There’s a lot to find out about being freelance, not least how to find work. While I, ahem, work on that, here are a few other discoveries:

  • If you need somewhere to work, you could join the London Library, which Simon Schama wrote about beautifully in the FT recently (link below) or you could save your cash and hang out at the National Theatre. The wifi is really good. And there are many places to sit, so no need to buy a wig to avoid being recognised when you realise you’ve come every day this week.

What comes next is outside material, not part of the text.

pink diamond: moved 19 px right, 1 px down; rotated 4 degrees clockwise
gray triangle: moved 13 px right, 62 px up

  • You don’t even need to keep buying coffees and cakes; everyone else using it as their rent-free office brings their own. And did I mention the wifi?
  • That said, you can justify spending a tenner on edible sundries when you’ve saved the same amount on a seat somewhere else. And the cafe doesn’t blast out irritating music like hip coffee shops.

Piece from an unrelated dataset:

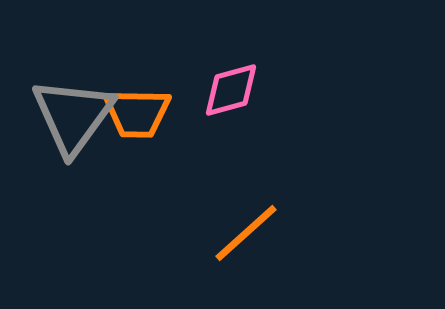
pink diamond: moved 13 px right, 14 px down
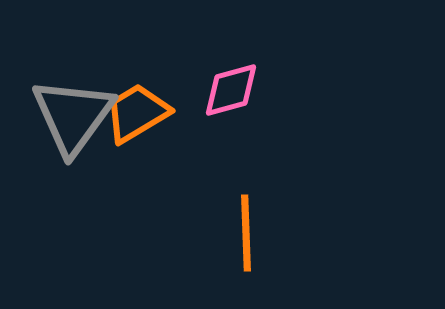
orange trapezoid: rotated 148 degrees clockwise
orange line: rotated 50 degrees counterclockwise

  • There’s not much that a daytime yoga class can’t fix, although the poses might still make you feel like crying.
  • If you’ve been made redundant from a newspaper, it might be useful to be able to spend your “re-training” grant on therapy instead to cope with all your likely-to-be-rejected pitches. That’s assuming you still like your career enough to plough on as a writer.
  • But finding out you can’t claim for clothes as a work expense might make you reconsider switching career.
  • Seeing someone “like” one of your (many) random Tweets will, briefly, feel like some sort of social interaction, even if you don’t know them, or they’re just a bot.
  • You can tell yourself that going to an exhibition won’t count as slacking off because it just might spark an idea. It will, however, be mentally exhausting wandering around waiting for said spark.
  • You’ll be hunting so hard for ideas that you will dream in sub-standard newspaper prose, or wake up convinced you’ve had a great idea to pitch. You won’t have.
  • You might think you’ve had a good day and some useful meetings, but then you’ll remember nobody paid you for it.
  • An entire working day can pass and all you’ve done is refresh your emails looking for the replies that don’t come.
  • Losing your job feels a bit like a bereavement, which it sort of is, so it’s okay to mourn.
  • If you’ve had a baby at any point in the last eight years, you’ll find just sitting somewhere ON YOUR OWN rewarding in its own non-financial way.
  • That said, you will feel guilty remembering you’re paying your nanny vast sums so that you can sit here on your own writing this.
  • But you will find surprising solace in being your own commissioning editor and publisher.